I forgot to mention that, on top of character animations at the beginning and ends of battles, they had each of the different characters come in to destroy the Sega logo each time you turned on the system or did a hard reset. It was fun.

It never felt like a well known series, despite being successful enough to spawn two spin-offs and a sequel.  Eternal Champions always seemed to be like it was a B-lister within a popular genre.  Fighting games have come and gone, and other early forerunners of the genre were much more successful, and expanded into series that were better known and better regarded, but it was a decent attempt.  They brought a few things to the table that other games were missing at the time, and tried to break the mold before the mold itself had been set.  It’s worth checking out.  Other than Rom’s for Sega Genesis emulators, the game can be found in the Wii virtual console store.

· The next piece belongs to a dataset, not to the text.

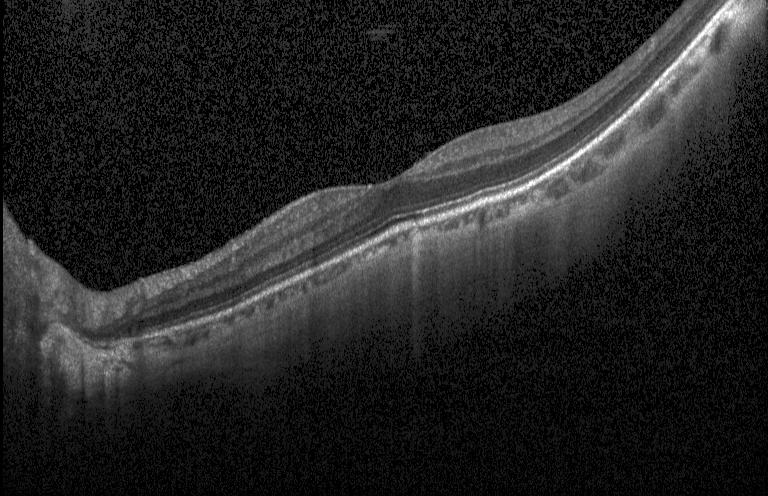

Optical coherence tomography B-scan — Diagnosis: no evidence of choroidal neovascularization, diabetic macular edema, or drusen.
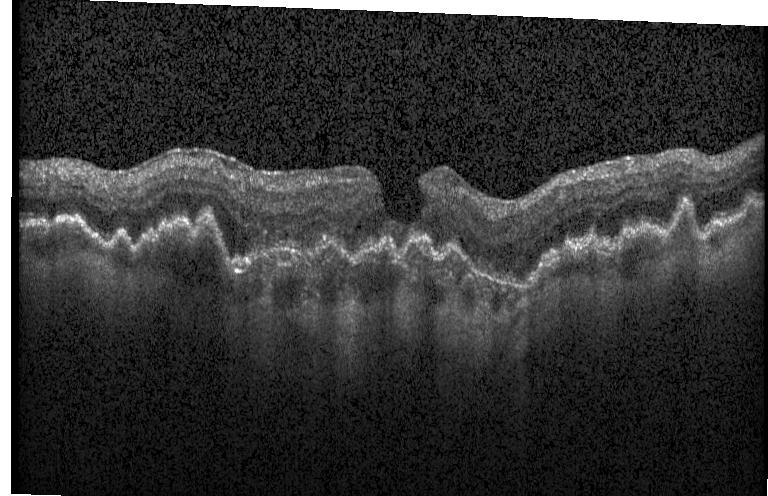
Diagnosis: choroidal neovascularization (CNV).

2 thoughts on “The Poor Man’s Fighter – Sega Genesis – Eternal Champions – 1993

  1. The hype for this title was so great at launch, that many gamers actually felt let down on release. Which is why it wasn’t as well known as it could have been: no one talked about it. It’s good to see a review that lists it as a solid title. It was good on its own merits.


    • I’ve found people are quick to judge a lot of games, when many games have their own good merits to them, even if they aren’t timeless blockbusters. Time has certainly lessened the blow of hype from Eternal Champions, which is now a game barely recognized by anyone who didn’t play it or experience the ridiculous gimmicky advertising.